____ Stored data
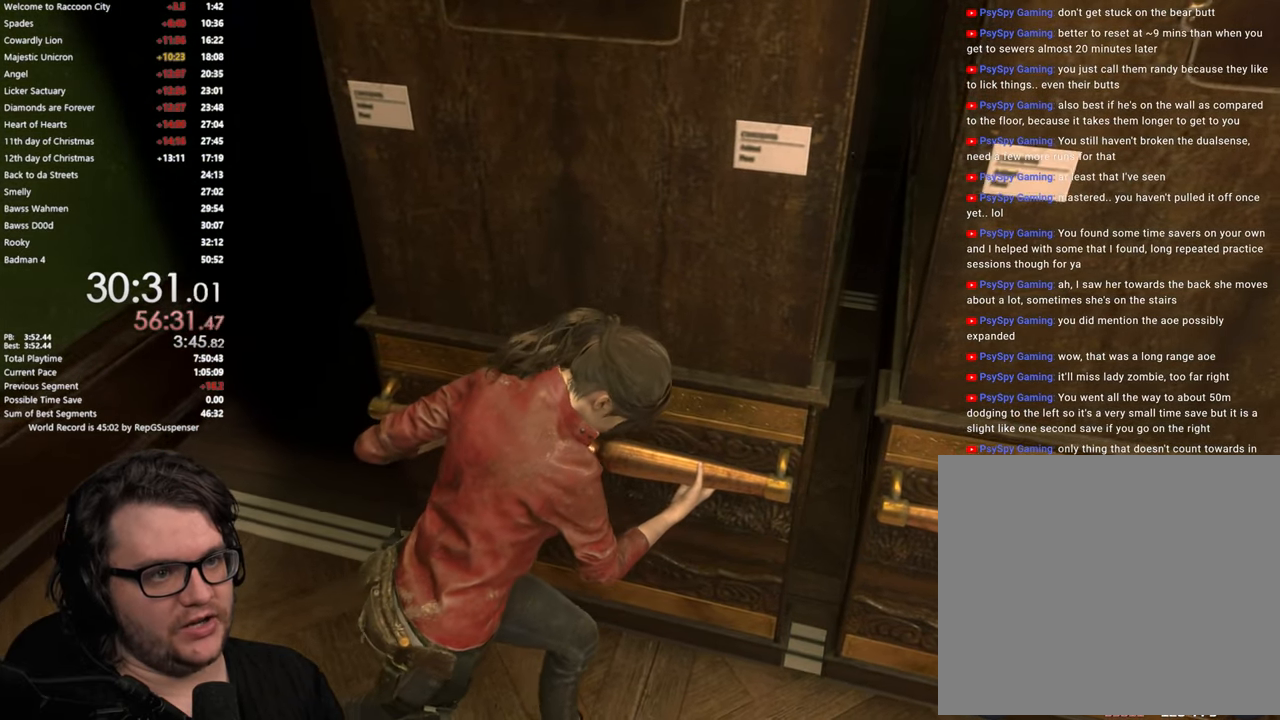
{"buttons": ["CROSS"], "left_stick": "center", "right_stick": "center", "events": [[100, "left_stick", "right"], [284, "left_stick", "center"]]}
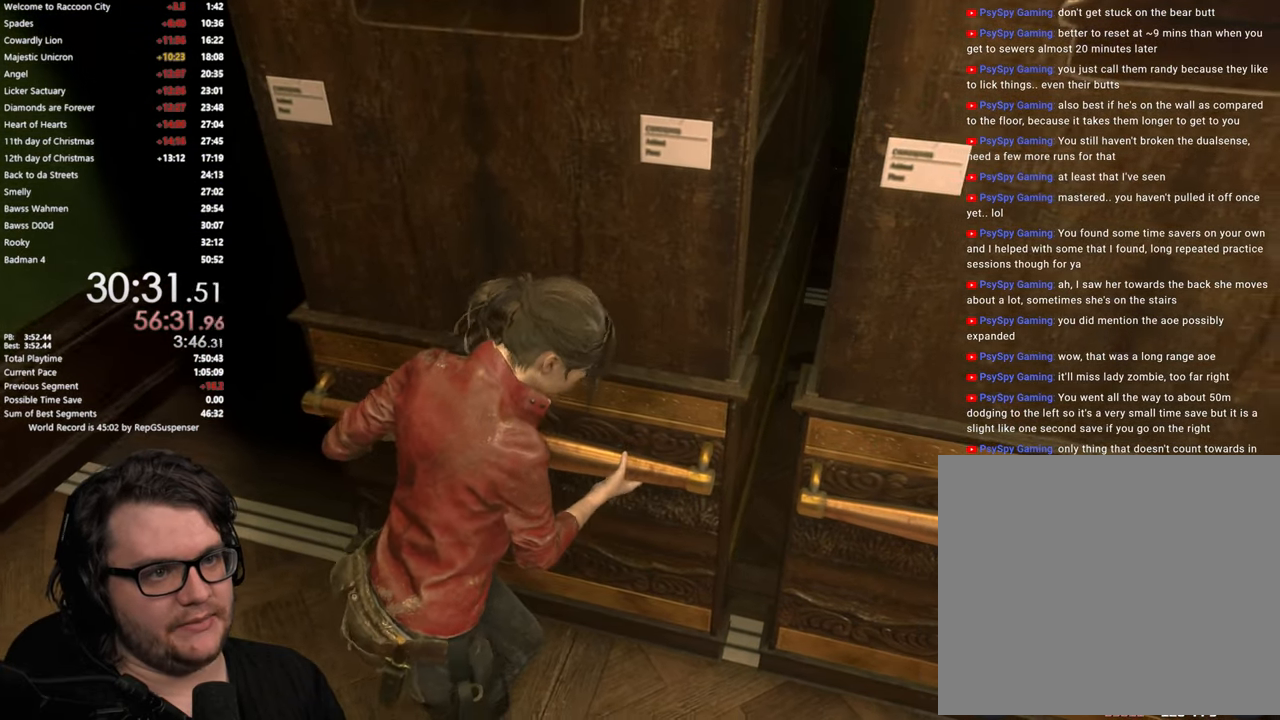
{"buttons": ["CROSS"], "left_stick": "center", "right_stick": "center", "events": [[117, "left_stick", "right"], [267, "left_stick", "center"]]}
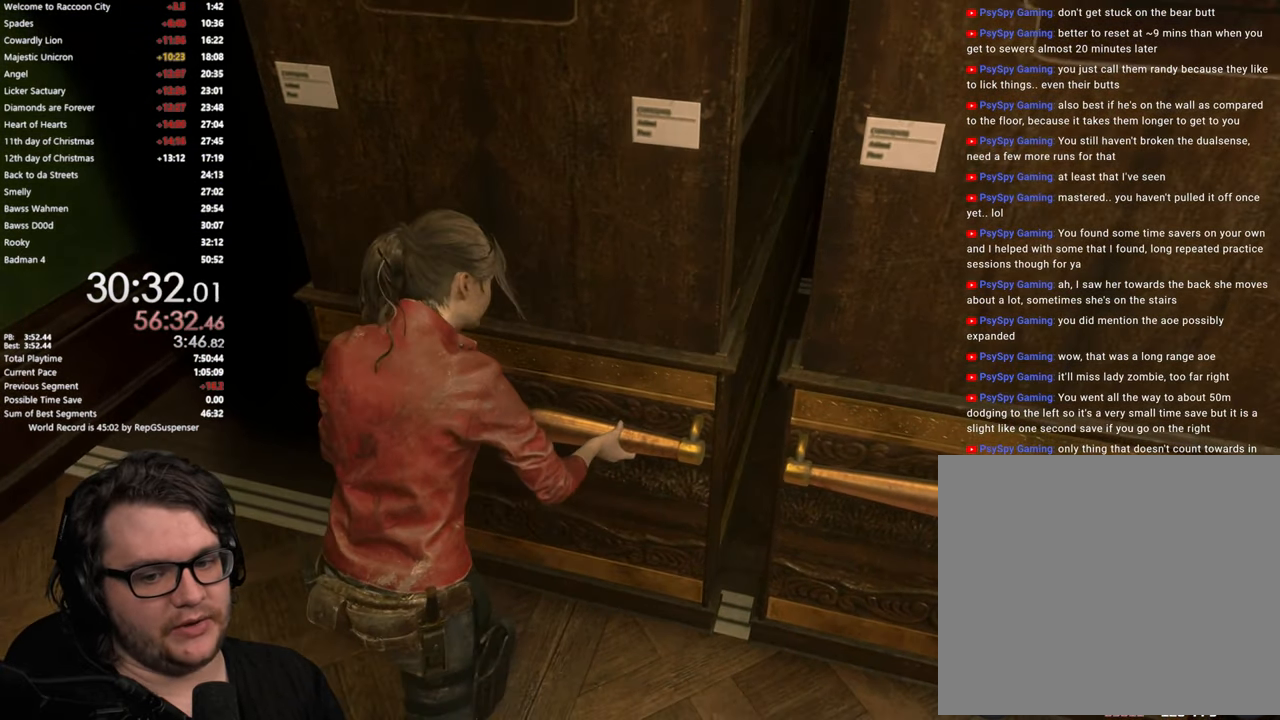
{"buttons": ["CROSS"], "left_stick": "right", "right_stick": "center", "events": [[67, "left_stick", "right"], [267, "left_stick", "center"], [367, "left_stick", "right"]]}
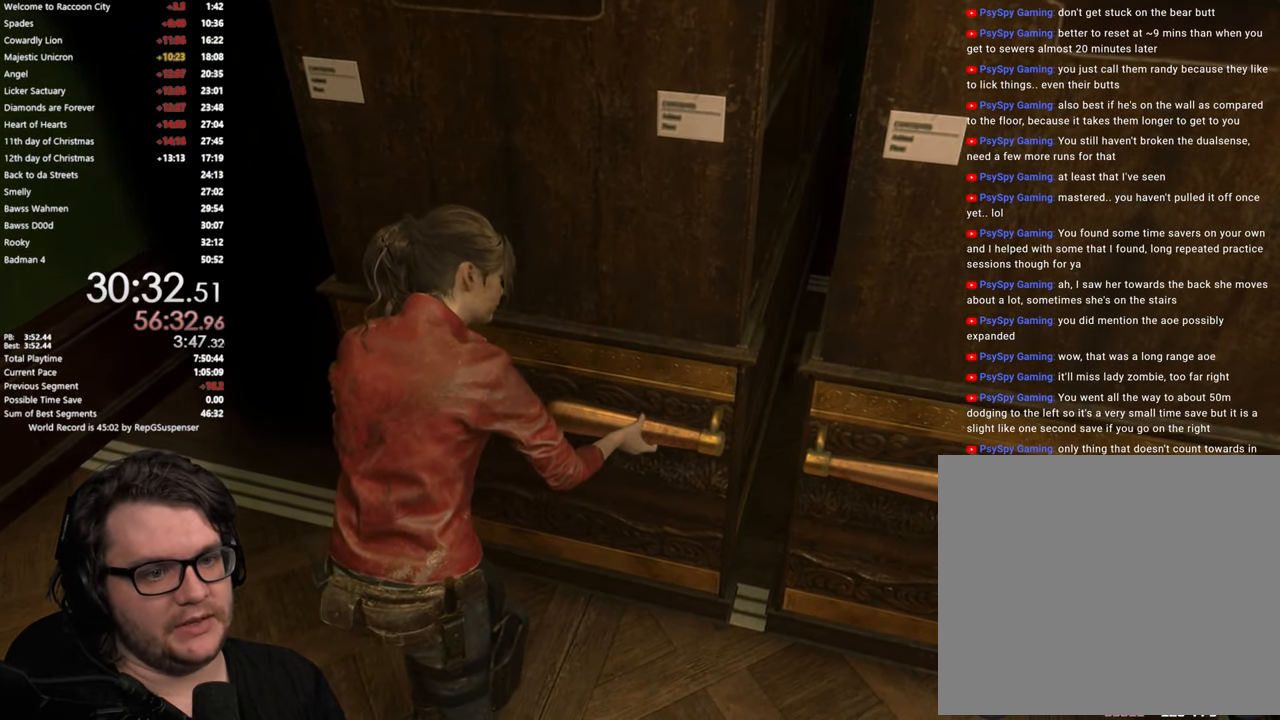
{"buttons": ["CROSS"], "left_stick": "center", "right_stick": "center", "events": [[50, "left_stick", "center"], [133, "left_stick", "right"], [383, "left_stick", "center"]]}
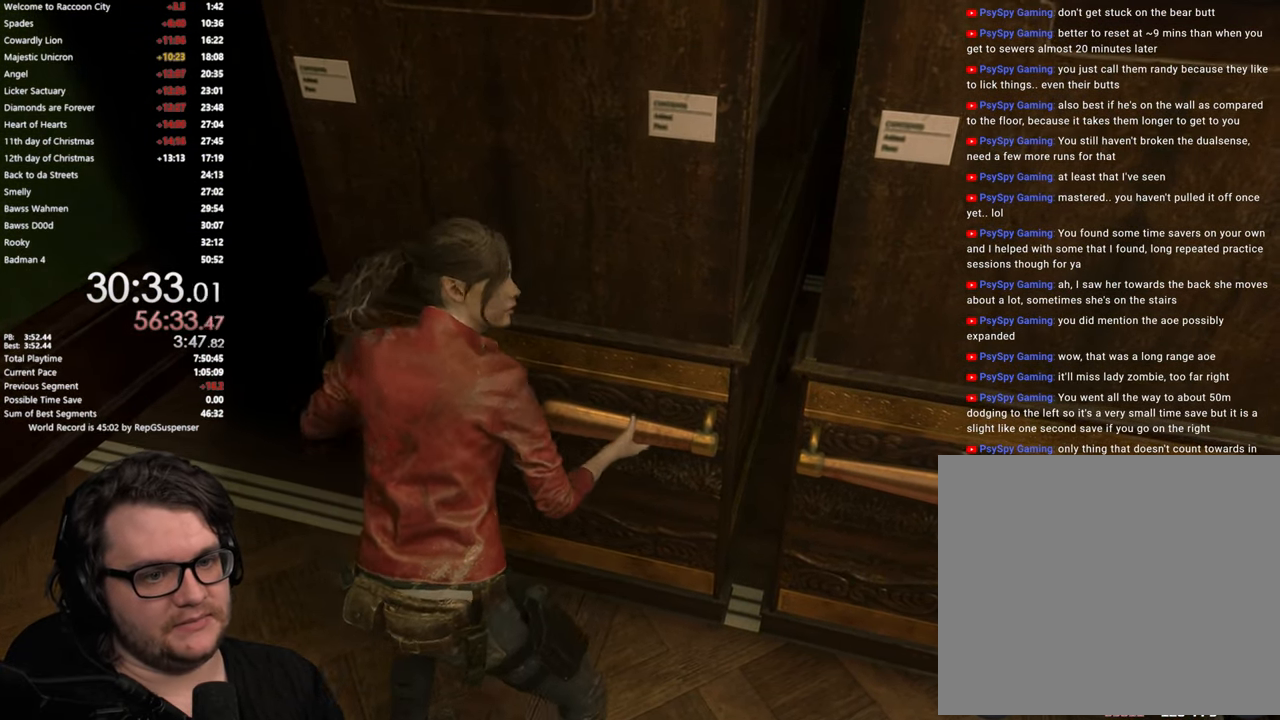
{"buttons": ["CROSS"], "left_stick": "center", "right_stick": "center", "events": []}
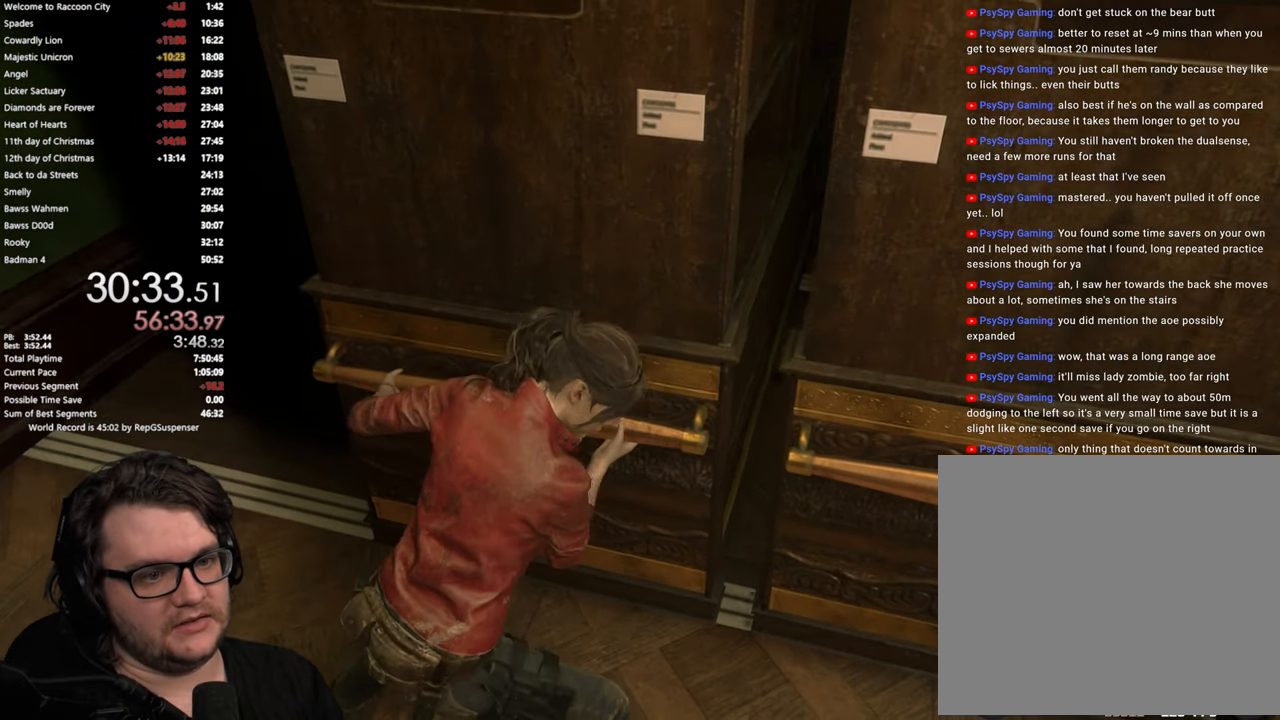
{"buttons": ["CROSS"], "left_stick": "center", "right_stick": "center", "events": []}
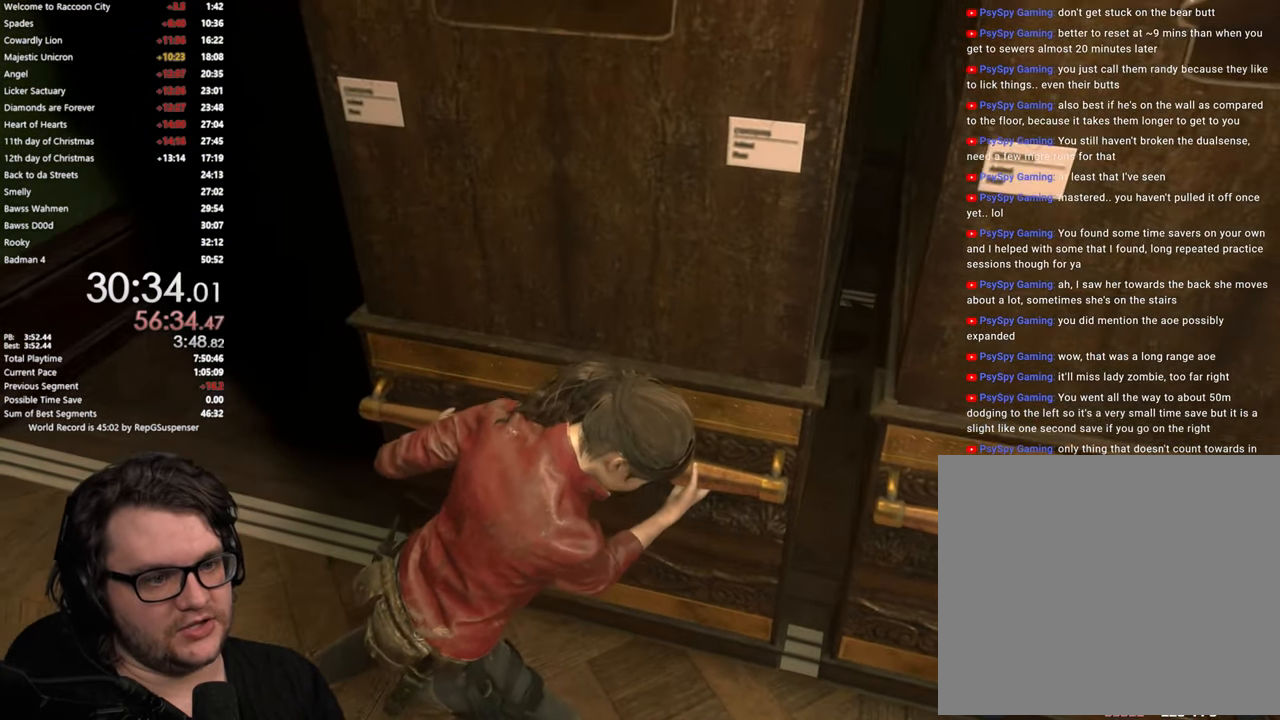
{"buttons": ["CROSS"], "left_stick": "center", "right_stick": "center", "events": []}
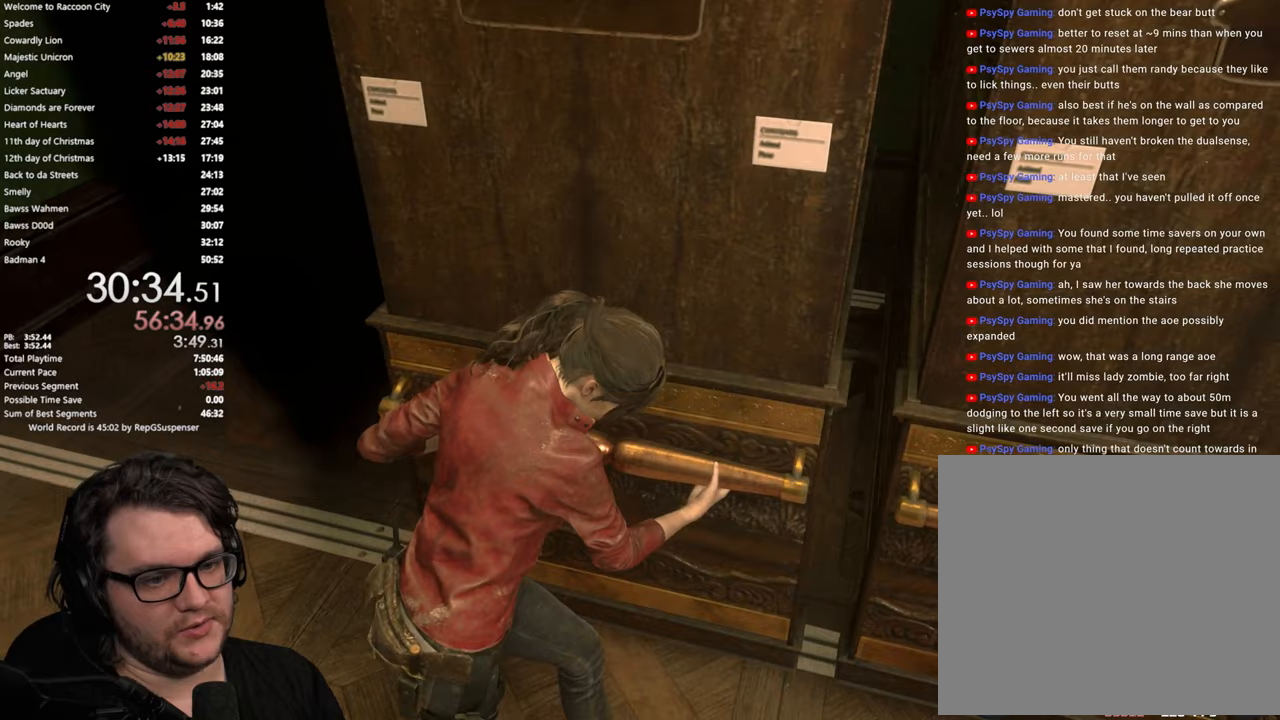
{"buttons": ["CROSS"], "left_stick": "right", "right_stick": "center", "events": [[50, "left_stick", "right"], [200, "left_stick", "center"], [467, "left_stick", "right"]]}
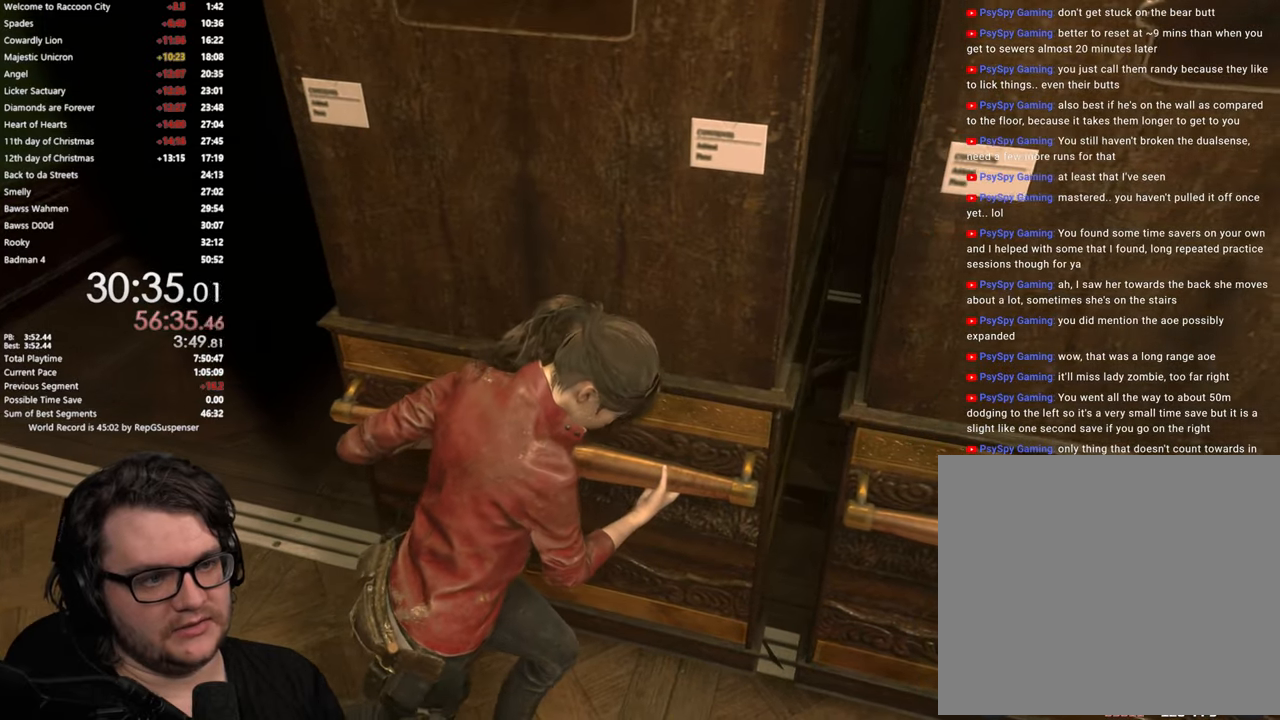
{"buttons": ["CROSS"], "left_stick": "center", "right_stick": "center", "events": [[116, "left_stick", "center"], [216, "left_stick", "right"], [417, "left_stick", "center"]]}
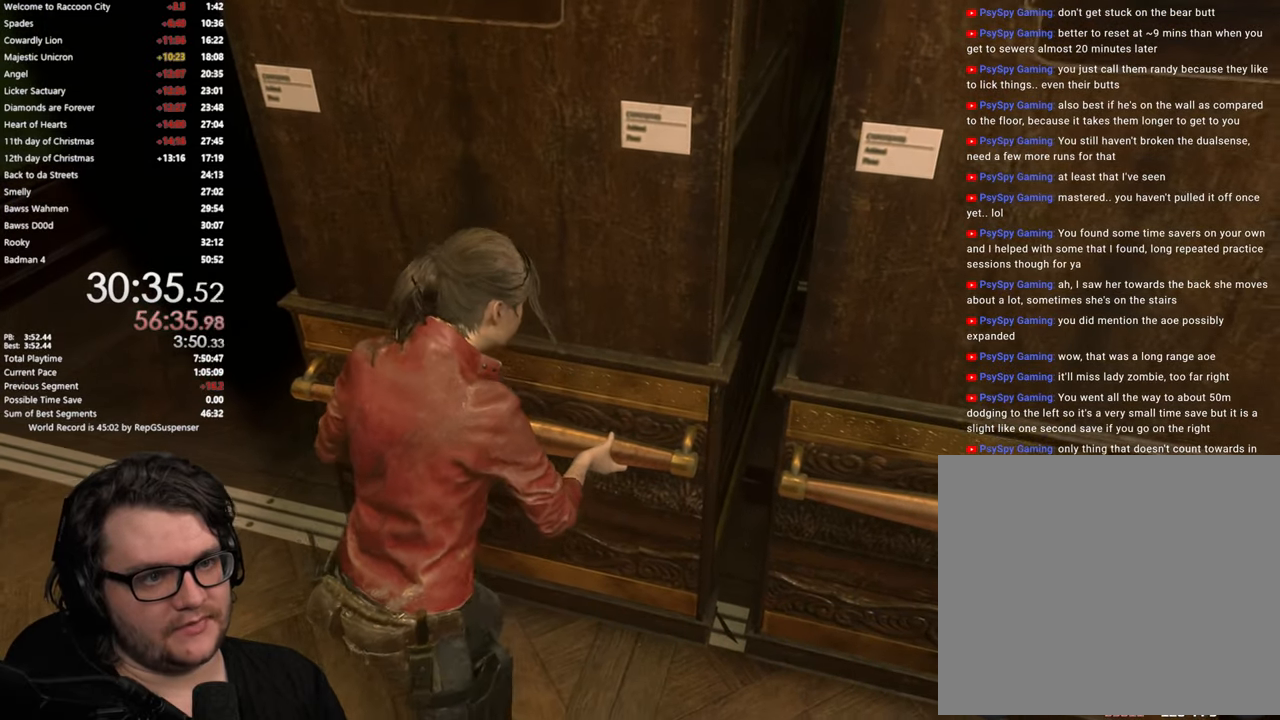
{"buttons": ["CROSS"], "left_stick": "right", "right_stick": "center", "events": [[150, "left_stick", "right"], [334, "left_stick", "center"], [434, "left_stick", "right"]]}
________
What this task involves = Exclude every picture, then reproduce the remaining data character for character.

Task result =
{"buttons": ["CROSS"], "left_stick": "center", "right_stick": "center", "events": [[100, "left_stick", "right"], [284, "left_stick", "center"]]}
{"buttons": ["CROSS"], "left_stick": "center", "right_stick": "center", "events": [[117, "left_stick", "right"], [267, "left_stick", "center"]]}
{"buttons": ["CROSS"], "left_stick": "right", "right_stick": "center", "events": [[67, "left_stick", "right"], [267, "left_stick", "center"], [367, "left_stick", "right"]]}
{"buttons": ["CROSS"], "left_stick": "center", "right_stick": "center", "events": [[50, "left_stick", "center"], [133, "left_stick", "right"], [383, "left_stick", "center"]]}
{"buttons": ["CROSS"], "left_stick": "center", "right_stick": "center", "events": []}
{"buttons": ["CROSS"], "left_stick": "center", "right_stick": "center", "events": []}
{"buttons": ["CROSS"], "left_stick": "center", "right_stick": "center", "events": []}
{"buttons": ["CROSS"], "left_stick": "right", "right_stick": "center", "events": [[50, "left_stick", "right"], [200, "left_stick", "center"], [467, "left_stick", "right"]]}
{"buttons": ["CROSS"], "left_stick": "center", "right_stick": "center", "events": [[116, "left_stick", "center"], [216, "left_stick", "right"], [417, "left_stick", "center"]]}
{"buttons": ["CROSS"], "left_stick": "right", "right_stick": "center", "events": [[150, "left_stick", "right"], [334, "left_stick", "center"], [434, "left_stick", "right"]]}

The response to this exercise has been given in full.